Sam: Having a ritual is really important, and I think we talk about it, too, with nonhuman losses in climate change. We’re going to be losing a lot. So what does that mean? What does that look like? How do we keep moving forward? 

Pearl: When people ask you, “How you are?” they want you to say, “Fine,” or “Good.” When someone is grieving, they feel like they need to hide it in this culture, and that’s just really sad, and it’s a really isolating and lonely place to be. And it’s not right. We should be getting more comfortable with talking about grief, talking about the loss of things. It doesn’t necessarily have to be a person, but it’s important. 

Sara: Loss of places. 

Pearl: Yeah, loss of places, loss of traditions. We’ve observed a lot of loss in just this past year.
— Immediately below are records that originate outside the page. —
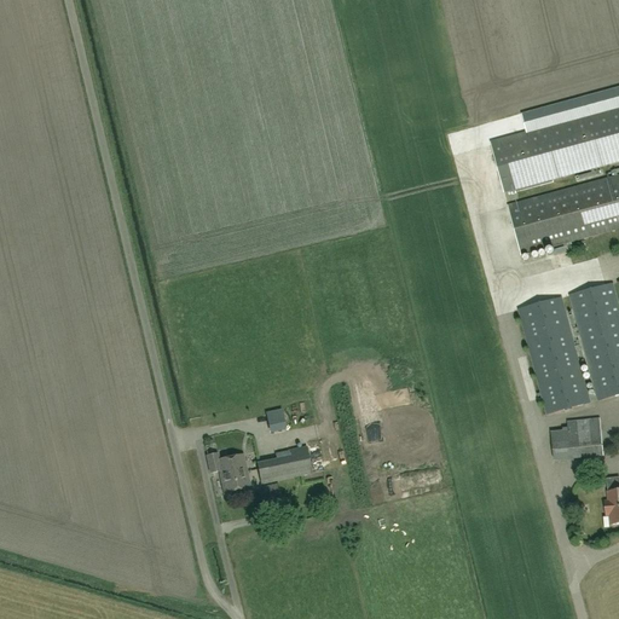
[(527,134),(618,108),(618,87),(521,114),(527,134)]
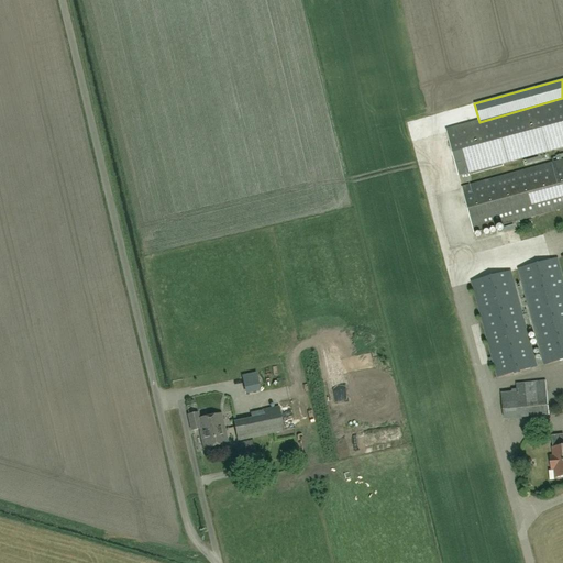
[(562,98),(479,122),(446,131),(459,175),(562,146),(562,98)]
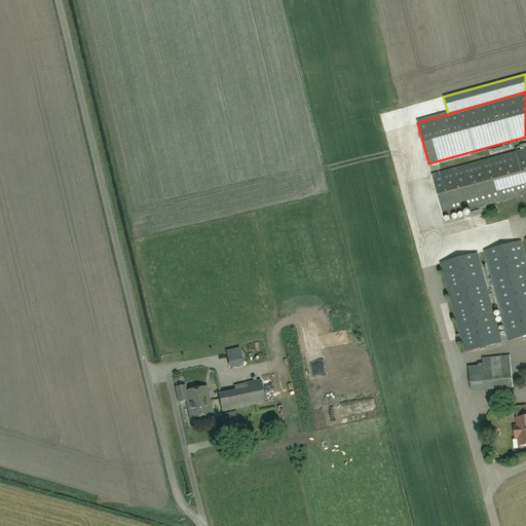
[(525,150),(431,176),(443,217),(525,194),(525,150)]
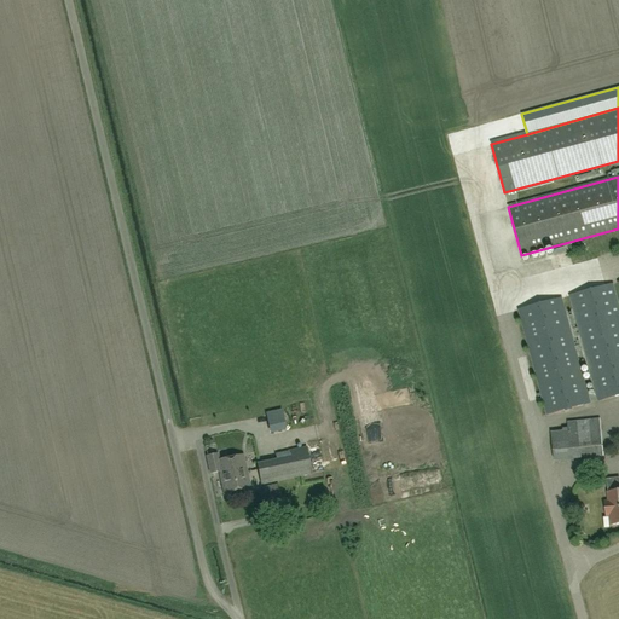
[(565,267),(565,272),(572,271),(571,255),(556,256),(559,268),(565,267)]
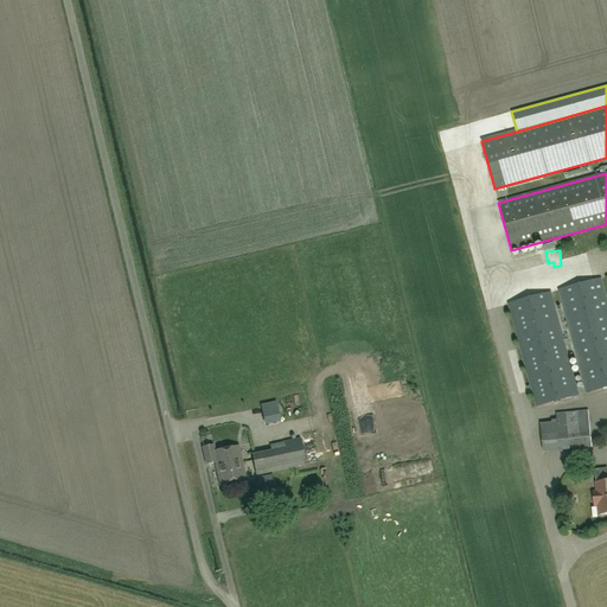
[(606,388),(606,301),(601,279),(558,291),(587,394),(606,388)]
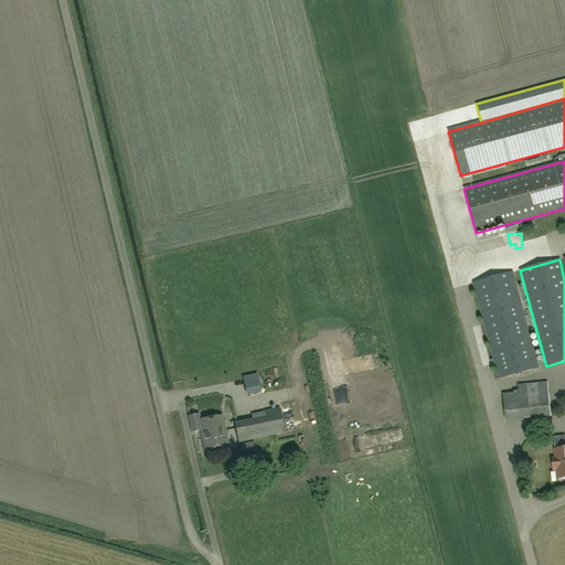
[(537,369),(512,273),(473,284),(499,379),(537,369)]
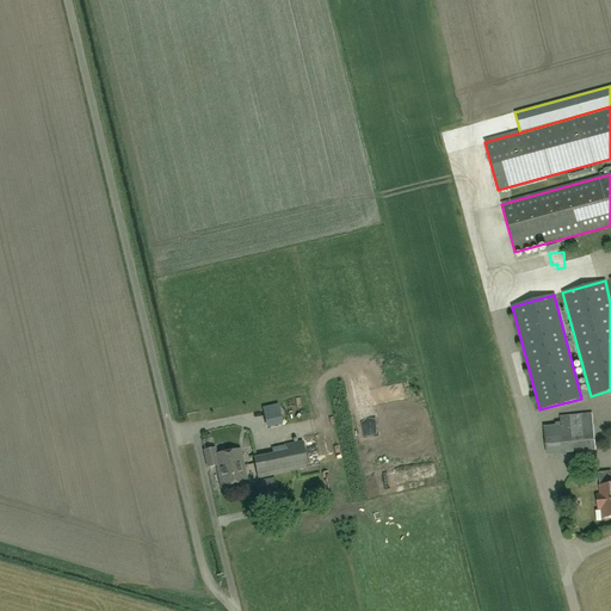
[(278,406),(264,408),(267,430),(282,426),(278,406)]
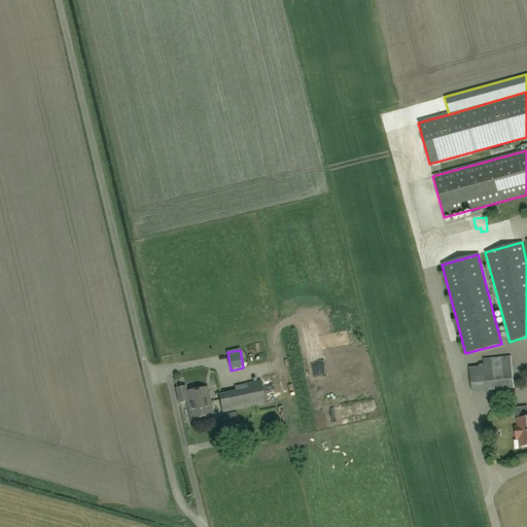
[(515,389),(514,385),(512,357),(483,360),(483,367),(469,370),(471,393),(515,389)]
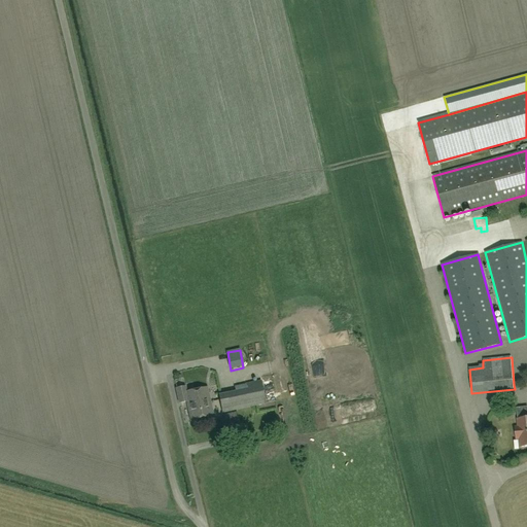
[(236,395),(220,398),(223,413),(251,407),(266,403),(262,389),(261,382),(246,385),(234,387),(236,395)]
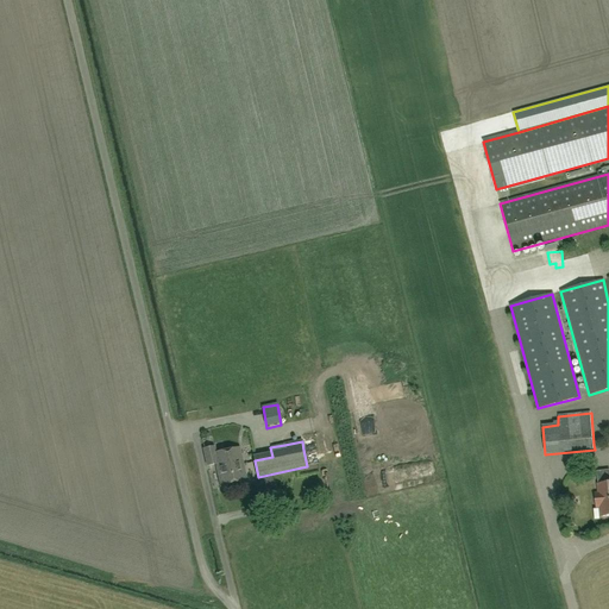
[(207,466),(217,464),(223,487),(246,482),(239,449),(215,453),(214,447),(203,450),(207,466)]
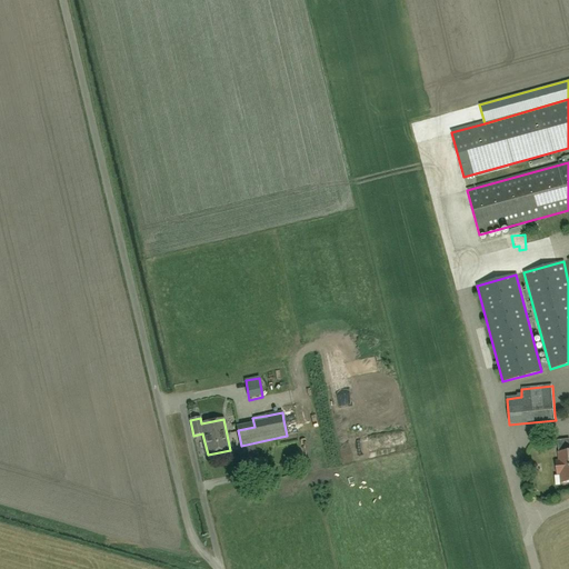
[(561,482),(561,483),(568,482),(568,451),(559,452),(560,462),(557,462),(558,475),(565,473),(566,482),(561,482)]
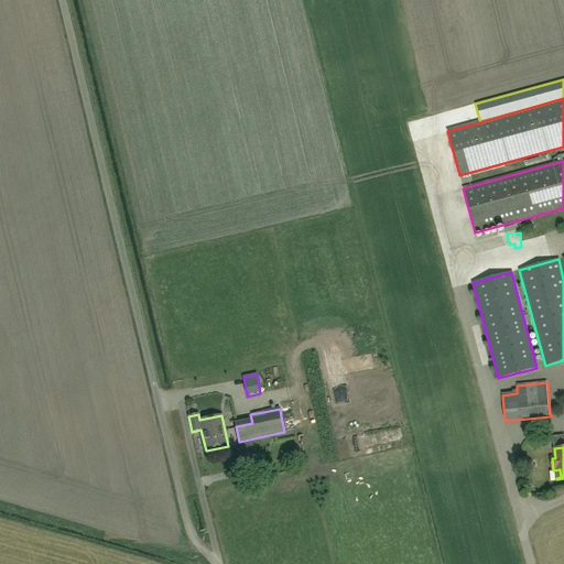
All buildings are outlined.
It’s a lot to process. 

Sam: I have totally lost track of time, but I will state for the record since Pearl said that she wants a mushroom suit, I do think that the cotton shroud burial does feel like – I mean, hopefully not any time soon, maybe I’ll change my mind by the time I die, but if I get hit by a bus tomorrow – that would be nice. 

Pearl: All right. Well, we’ll make sure to tell your parents. 

Sam: Thank you. They can read this article.

Sara: I like the composting option, but it’s not legal in my state, so I’ll have to hang on until it’s legalized. [Everyone laughs.]